There are more than 50 voluntary DNR deer check stations throughout Michigan. You can find more information, including the locations and hours at www.michigan.gov/dnr.


----------



## Petronius (Oct 13, 2010)

Based on the Hunting Guide, I think she is a little too young:

Firearm Deer Hunting Rules for Youth Hunters

The following restrictions apply to youth hunters who participate in any firearm deer season:

Youths 10-11 years of age during the firearm seasons are limited to archery-only equipment using an antlerless or combination license as appropriate for the given season. Archery and junior archery licenses are only valid for the archery seasons.
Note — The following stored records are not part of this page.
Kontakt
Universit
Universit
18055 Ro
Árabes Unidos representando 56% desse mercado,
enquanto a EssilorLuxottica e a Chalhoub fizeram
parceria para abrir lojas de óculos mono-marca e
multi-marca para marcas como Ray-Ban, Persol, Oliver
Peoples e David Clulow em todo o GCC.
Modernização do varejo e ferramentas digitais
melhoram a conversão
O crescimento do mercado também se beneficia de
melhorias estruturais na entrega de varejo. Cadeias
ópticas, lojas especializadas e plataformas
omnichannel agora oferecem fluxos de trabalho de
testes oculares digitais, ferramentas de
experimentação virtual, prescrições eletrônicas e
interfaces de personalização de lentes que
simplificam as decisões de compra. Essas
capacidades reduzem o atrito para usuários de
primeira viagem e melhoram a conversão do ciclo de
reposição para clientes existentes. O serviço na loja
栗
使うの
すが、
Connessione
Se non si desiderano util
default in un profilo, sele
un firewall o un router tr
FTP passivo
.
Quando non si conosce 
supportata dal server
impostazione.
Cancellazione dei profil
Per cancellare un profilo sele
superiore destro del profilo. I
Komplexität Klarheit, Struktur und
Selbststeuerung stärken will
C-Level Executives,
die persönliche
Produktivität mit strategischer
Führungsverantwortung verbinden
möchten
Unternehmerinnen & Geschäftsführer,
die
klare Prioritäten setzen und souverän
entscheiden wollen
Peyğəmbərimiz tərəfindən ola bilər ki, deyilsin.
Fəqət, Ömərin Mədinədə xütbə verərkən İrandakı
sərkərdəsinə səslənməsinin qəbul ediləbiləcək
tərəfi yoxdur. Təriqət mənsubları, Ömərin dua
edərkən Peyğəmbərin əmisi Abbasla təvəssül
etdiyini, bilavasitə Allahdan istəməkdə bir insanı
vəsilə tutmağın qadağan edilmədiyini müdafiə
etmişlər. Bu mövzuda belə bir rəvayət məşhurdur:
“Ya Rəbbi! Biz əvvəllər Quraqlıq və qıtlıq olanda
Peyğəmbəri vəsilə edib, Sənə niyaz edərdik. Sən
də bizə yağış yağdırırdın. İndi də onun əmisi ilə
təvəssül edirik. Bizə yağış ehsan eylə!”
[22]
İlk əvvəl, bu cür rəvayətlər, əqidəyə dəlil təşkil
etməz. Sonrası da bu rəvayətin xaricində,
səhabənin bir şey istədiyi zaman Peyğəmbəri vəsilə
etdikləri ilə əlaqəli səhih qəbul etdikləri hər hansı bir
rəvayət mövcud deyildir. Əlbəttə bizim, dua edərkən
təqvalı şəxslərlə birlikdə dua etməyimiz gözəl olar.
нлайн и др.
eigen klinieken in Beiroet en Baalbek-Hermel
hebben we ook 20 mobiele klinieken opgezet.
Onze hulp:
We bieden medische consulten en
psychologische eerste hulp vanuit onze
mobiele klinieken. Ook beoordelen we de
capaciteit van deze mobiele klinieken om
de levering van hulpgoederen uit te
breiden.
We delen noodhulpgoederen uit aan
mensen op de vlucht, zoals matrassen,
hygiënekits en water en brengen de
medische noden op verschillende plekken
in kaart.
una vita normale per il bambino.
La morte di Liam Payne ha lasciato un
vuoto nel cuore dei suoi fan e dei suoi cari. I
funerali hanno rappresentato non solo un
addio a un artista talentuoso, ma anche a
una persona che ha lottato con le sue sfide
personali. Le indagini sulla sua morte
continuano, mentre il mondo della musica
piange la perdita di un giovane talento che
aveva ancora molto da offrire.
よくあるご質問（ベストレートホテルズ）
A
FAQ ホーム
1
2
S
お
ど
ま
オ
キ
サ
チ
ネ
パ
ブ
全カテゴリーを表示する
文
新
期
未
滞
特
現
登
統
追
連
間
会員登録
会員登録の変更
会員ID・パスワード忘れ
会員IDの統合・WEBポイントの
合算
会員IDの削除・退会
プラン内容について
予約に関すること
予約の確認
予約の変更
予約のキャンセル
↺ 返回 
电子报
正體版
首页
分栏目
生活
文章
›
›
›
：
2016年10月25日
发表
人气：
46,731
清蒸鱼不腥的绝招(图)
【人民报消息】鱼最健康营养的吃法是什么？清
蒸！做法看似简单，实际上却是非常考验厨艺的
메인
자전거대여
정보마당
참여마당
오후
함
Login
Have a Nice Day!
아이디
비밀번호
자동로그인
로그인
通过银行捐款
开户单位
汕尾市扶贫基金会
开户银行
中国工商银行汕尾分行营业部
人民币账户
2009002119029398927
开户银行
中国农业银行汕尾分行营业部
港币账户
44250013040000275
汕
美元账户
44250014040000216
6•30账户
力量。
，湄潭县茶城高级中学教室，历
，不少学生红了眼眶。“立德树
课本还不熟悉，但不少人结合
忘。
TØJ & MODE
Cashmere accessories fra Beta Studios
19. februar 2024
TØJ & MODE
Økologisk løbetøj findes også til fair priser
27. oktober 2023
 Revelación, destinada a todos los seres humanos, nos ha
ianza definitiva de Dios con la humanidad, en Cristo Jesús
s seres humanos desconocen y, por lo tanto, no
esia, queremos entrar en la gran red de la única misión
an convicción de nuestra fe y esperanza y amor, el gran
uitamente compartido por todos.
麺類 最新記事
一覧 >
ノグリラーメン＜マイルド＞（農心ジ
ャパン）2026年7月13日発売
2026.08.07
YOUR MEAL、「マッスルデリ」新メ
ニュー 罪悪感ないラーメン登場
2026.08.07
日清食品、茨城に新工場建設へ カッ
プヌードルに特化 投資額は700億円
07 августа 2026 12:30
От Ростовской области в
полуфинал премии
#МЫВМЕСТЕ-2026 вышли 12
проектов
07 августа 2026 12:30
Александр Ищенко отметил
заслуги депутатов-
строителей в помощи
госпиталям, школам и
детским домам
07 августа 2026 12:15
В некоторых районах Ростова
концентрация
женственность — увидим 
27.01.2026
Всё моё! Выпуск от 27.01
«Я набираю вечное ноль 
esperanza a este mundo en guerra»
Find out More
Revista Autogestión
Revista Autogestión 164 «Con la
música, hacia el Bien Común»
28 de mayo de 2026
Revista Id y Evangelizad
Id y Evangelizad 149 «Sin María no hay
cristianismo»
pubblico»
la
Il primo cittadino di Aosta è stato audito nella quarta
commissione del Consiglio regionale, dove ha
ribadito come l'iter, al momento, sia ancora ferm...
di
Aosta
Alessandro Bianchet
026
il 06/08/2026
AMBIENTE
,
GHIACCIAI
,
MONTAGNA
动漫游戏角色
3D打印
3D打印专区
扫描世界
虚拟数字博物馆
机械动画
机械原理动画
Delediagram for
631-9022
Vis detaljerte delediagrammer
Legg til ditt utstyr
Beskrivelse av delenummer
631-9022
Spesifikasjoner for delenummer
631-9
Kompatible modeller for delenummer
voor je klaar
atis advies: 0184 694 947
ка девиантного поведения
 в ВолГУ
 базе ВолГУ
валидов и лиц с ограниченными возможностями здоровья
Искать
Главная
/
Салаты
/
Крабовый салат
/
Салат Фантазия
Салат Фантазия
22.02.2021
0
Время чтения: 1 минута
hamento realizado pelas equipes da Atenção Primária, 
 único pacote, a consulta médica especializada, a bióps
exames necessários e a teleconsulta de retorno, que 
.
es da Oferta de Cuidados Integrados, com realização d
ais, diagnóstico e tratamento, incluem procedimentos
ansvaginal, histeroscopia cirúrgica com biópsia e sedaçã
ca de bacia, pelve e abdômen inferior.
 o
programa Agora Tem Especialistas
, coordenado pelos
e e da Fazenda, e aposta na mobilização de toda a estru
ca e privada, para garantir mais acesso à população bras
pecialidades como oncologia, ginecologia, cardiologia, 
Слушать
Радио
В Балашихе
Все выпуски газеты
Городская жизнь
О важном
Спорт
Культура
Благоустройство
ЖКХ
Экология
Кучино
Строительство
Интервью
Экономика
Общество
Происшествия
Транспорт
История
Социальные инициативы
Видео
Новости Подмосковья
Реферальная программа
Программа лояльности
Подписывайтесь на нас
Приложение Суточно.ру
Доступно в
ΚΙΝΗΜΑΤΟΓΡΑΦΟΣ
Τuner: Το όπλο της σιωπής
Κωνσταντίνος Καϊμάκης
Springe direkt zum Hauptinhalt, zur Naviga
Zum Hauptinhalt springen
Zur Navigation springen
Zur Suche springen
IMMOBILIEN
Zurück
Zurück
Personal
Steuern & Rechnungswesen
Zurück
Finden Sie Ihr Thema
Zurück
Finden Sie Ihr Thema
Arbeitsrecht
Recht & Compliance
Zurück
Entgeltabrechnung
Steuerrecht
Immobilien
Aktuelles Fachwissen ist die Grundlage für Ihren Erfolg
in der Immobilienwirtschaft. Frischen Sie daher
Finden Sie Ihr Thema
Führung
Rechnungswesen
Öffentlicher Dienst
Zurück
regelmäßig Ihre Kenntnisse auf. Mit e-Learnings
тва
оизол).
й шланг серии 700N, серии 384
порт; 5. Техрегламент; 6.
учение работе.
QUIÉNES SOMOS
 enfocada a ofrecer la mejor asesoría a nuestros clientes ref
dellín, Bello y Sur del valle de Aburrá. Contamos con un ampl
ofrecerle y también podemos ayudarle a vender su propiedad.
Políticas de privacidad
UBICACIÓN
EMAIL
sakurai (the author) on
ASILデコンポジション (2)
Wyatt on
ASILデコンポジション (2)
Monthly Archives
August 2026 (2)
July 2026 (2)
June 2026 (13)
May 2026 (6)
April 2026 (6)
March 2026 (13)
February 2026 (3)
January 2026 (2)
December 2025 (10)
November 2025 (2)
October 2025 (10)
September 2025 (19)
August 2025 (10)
Youths 12-13 years of age may hunt with a firearm only on private land and Commercial Forest Land (a public-land antlerless deer license is required to hunt antlerless deer on Commercial Forest Land).


All hunters under age 17 must be accompanied by a parent, guardian, or someone 18 or older designated by their parent or guardian.


All hunters participating in a firearm season must wear hunter orange.


A parent or legal guardian must accompany a youth under age 17. For all youth-only firearm deer seasons, an adult accompanying a youth firearm deer hunter cannot possess or carry a firearm, crossbow, or bow and arrow, except if the adult is a veteran with 100 percent disability, and the adult accompanying the youth does not need a deer hunting license, unless the youth is an apprentice hunter (see Apprentice Hunting License).


----------



## bigcountrysg (Oct 9, 2006)

I believe a check into this story is in order by the people that are paid to enforce the laws and regulations of hunting.

Reading the story it sounds like the dad is holding the gun. She sights it in and pulls the trigger. So I think it is a technicality. Who is the actual hunter. The father is holding the gun but she pulls the trigger.


----------



## 2PawsRiver (Aug 4, 2002)

She kinda sights down it and pulls the trigger......nice

I think they need to get back to basics, like rithmatic.:lol:

She's cute as a button, but I still don't support children hunting.


----------



## Sailor (Jan 2, 2002)

Jeeze Guys..lighten up ! Didn't your dad ever let you sit on his lap and "drive" the car ???


----------